There are very few symbols in Katherine Mansfield Miss Brill. The most important of these symbols are things in her everyday life or part of her usual routine.
Miss Brill spends most of her days on a park bench. She doesn’t do so to simply enjoy the fresh air, but mainly in hopes that she will share a conversation with one of the two people who enjoyed the same seat in the park. This never happens though and she is down on this as she was looking forward to it. The bench itself represents hope that something she is expecting will happen. However, Miss Brill doesn’t view the bench as a symbol of disappointment.
The park benches are also perches for other elderly people whom Miss Brill feels probably came from some dark place. It is revealed at the end of day that Miss Brill herself returns to a dark place.
The bench could also be viewed as a perch or the proverbial wall of which Miss Brill is a fly on. While sitting on the bench, Miss Brill enjoys eavesdropping on other people’s conversations. This could also be seen as Miss Brill’s optimism as she turned a negative into a plus regardless.

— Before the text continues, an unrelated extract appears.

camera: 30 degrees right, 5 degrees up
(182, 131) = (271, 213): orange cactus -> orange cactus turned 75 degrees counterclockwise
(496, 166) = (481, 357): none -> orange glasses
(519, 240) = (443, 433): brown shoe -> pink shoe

Miss Brill’s fur—which calls a rogue—represents a companion as well as herself. It is an older fur that is somewhat worn. Miss Brill refers to it as a male which reflects that she not only longs for excitement (via the term rogue), but that she also doesn’t have a significant other in her life. The fur is a substitute companion that accompanies her to the park. It lives a life similar Miss Brill’s as it is put into the closet to lament in the same way Miss Brill returns to her dark room to cry. She puts it in the closet so that it wouldn’t see her cry.

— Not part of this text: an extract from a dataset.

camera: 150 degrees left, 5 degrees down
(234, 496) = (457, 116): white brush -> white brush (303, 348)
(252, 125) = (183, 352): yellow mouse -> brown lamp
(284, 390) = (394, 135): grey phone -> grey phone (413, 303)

The fur also shares the rejection that Miss Brill sees when a boy calls her a “stupid old thing” and a girl insults her fur. She values the fur’s companionship and treats it as if it were an actual person, saving it the dignity of crying in front of her when actually she didn’t want her companion to see her cry.

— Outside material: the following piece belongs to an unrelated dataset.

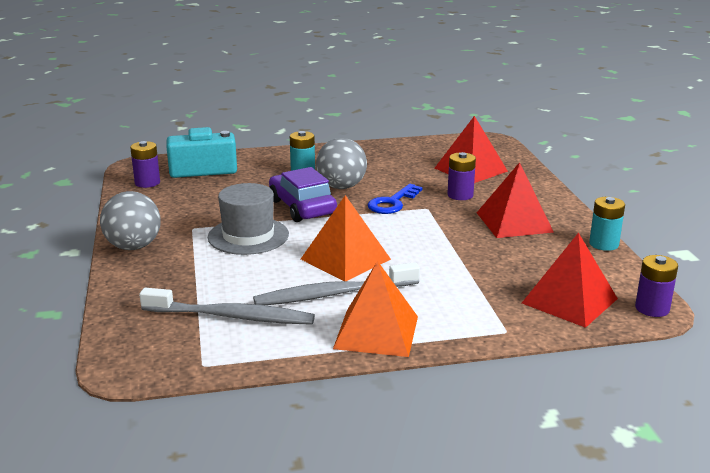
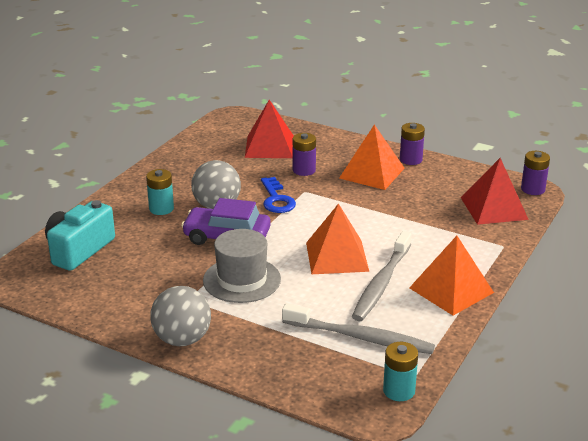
camera: 50 degrees left, 5 degrees up
(147, 183) = (60, 287): purple battery -> purple battery (411, 160)
(232, 316) = (360, 337): grey toothbrush -> grey toothbrush turned 60 degrees clockwise
(514, 222) = (372, 173): red pyramid -> orange pyramid
(604, 244) = (442, 161): turquoise battery -> turquoise battery (399, 391)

Normally Miss Brill gets a cake every Sunday to enjoy, but this particular Sunday when she and the fur are insulted is different. She simply returns home to sulk. The cake represents a bit of enjoyment in an otherwise uneventful and pitiful existence. By not getting the cake, Miss Brill denies herself that enjoyment.
Like the cake, the orchestra has positive connotations of a better time. It adds to Miss Brill’s park experience every Sunday. It allows for her imagination to wander in the form of a play where everyone in the park participates. The orchestra’s songs represent gateways that take her further from her current existence.